Video streaming has become ubiquitous and pervasive in usage of the electronic
displaying devices. Streaming becomes more challenging when dealing with an enormous
number of video streams. Particularly, the challenges lie in streaming types, video
transcoding, video storing, and video delivering to users with high satisfaction and low
cost for video streaming providers. In this dissertation, we address the challenges and
issues encountered in video streaming and cloud-based video streaming. Specifically, we
study the impact factors on video transcoding in the cloud, and then we develop a model
to trade-off between performance and cost of cloud. On the other hand, video streaming
providers generally have to store several formats of the same video and stream the
appropriate format based on the characteristics of the viewer’s device. This approach,
called pre-transcoding, incurs a significant cost to the stream providers that rely on cloud
services. Furthermore, pre-transcoding is proven to be inefficient due to the long-tail
access pattern to video streams. To reduce the incurred cost, we propose to pre-transcode
only frequently-accessed videos (called hot videos) and partially pre-transcode others,
depending on their hotness degree. Therefore, we need to measure video stream hotness.

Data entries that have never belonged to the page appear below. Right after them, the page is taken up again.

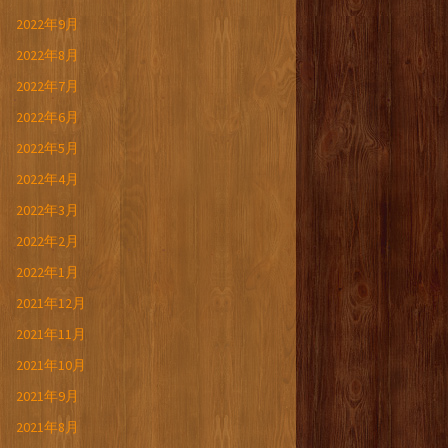
2022年9月
2022年8月
2022年7月
2022年6月
2022年5月
2022年4月
2022年3月
2022年2月
2022年1月
2021年12月
2021年11月
2021年10月
2021年9月
2021年8月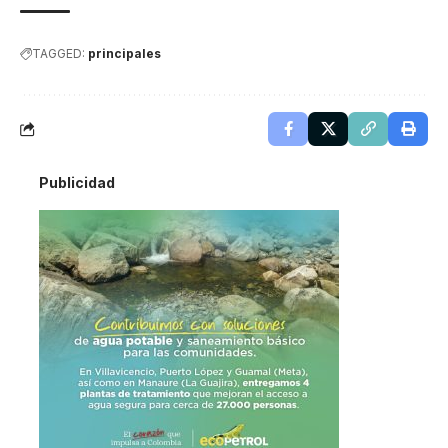
TAGGED:
principales
Publicidad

Accordingly, we first provide a model to measure the hotness of video streams. Then, we
develop methods that operate based on the hotness measure and determine how to
pre-transcode videos to minimize the cost of stream providers. The partialpre-transcoding methods operate at different granularity levels to capture different
patterns in accessing videos. Particularly, one of the methods operates faster but cannot
partially pre-transcode videos with the non-long-tail access pattern. Experimental results
show the efficacy of our proposed methods, specifically, when a video stream repository
includes a high percentage of Frequently Accessed Video Streams and a high percentage of videos with the non-long-tail accesses pattern.